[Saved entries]
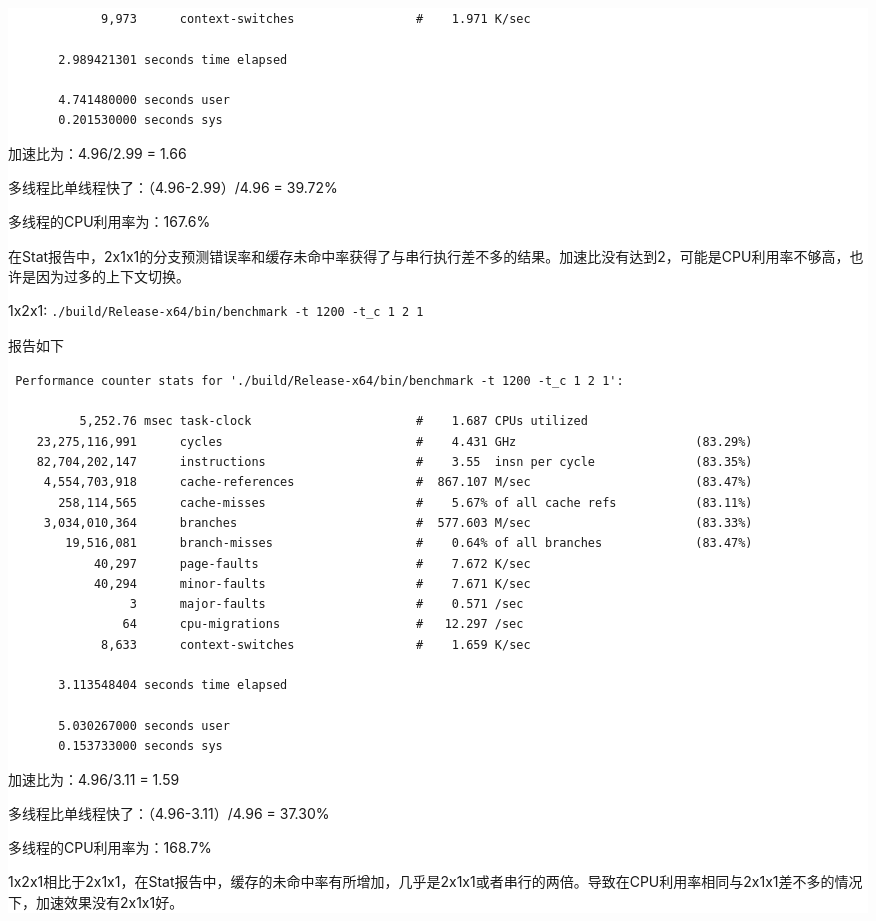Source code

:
 ```plain
             9,973      context-switches                 #    1.971 K/sec                     

       2.989421301 seconds time elapsed

       4.741480000 seconds user
       0.201530000 seconds sys
```

加速比为：4.96/2.99 = 1.66

多线程比单线程快了：（4.96-2.99）/4.96 = 39.72%

多线程的CPU利用率为：167.6%

在Stat报告中，2x1x1的分支预测错误率和缓存未命中率获得了与串行执行差不多的结果。加速比没有达到2，可能是CPU利用率不够高，也许是因为过多的上下文切换。

1x2x1: `./build/Release-x64/bin/benchmark -t 1200 -t_c 1 2 1`

报告如下

```plain
 Performance counter stats for './build/Release-x64/bin/benchmark -t 1200 -t_c 1 2 1':

          5,252.76 msec task-clock                       #    1.687 CPUs utilized             
    23,275,116,991      cycles                           #    4.431 GHz                         (83.29%)
    82,704,202,147      instructions                     #    3.55  insn per cycle              (83.35%)
     4,554,703,918      cache-references                 #  867.107 M/sec                       (83.47%)
       258,114,565      cache-misses                     #    5.67% of all cache refs           (83.11%)
     3,034,010,364      branches                         #  577.603 M/sec                       (83.33%)
        19,516,081      branch-misses                    #    0.64% of all branches             (83.47%)
            40,297      page-faults                      #    7.672 K/sec                     
            40,294      minor-faults                     #    7.671 K/sec                     
                 3      major-faults                     #    0.571 /sec                      
                64      cpu-migrations                   #   12.297 /sec                      
             8,633      context-switches                 #    1.659 K/sec                     

       3.113548404 seconds time elapsed

       5.030267000 seconds user
       0.153733000 seconds sys
```

加速比为：4.96/3.11 = 1.59

多线程比单线程快了：（4.96-3.11）/4.96 = 37.30%

多线程的CPU利用率为：168.7%

1x2x1相比于2x1x1，在Stat报告中，缓存的未命中率有所增加，几乎是2x1x1或者串行的两倍。导致在CPU利用率相同与2x1x1差不多的情况下，加速效果没有2x1x1好。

_EXERCISE GOAL:_
Search the records above for "time" and copy every line that has it.

_SOLVED PROBLEM:_
       2.989421301 seconds time elapsed
       3.113548404 seconds time elapsed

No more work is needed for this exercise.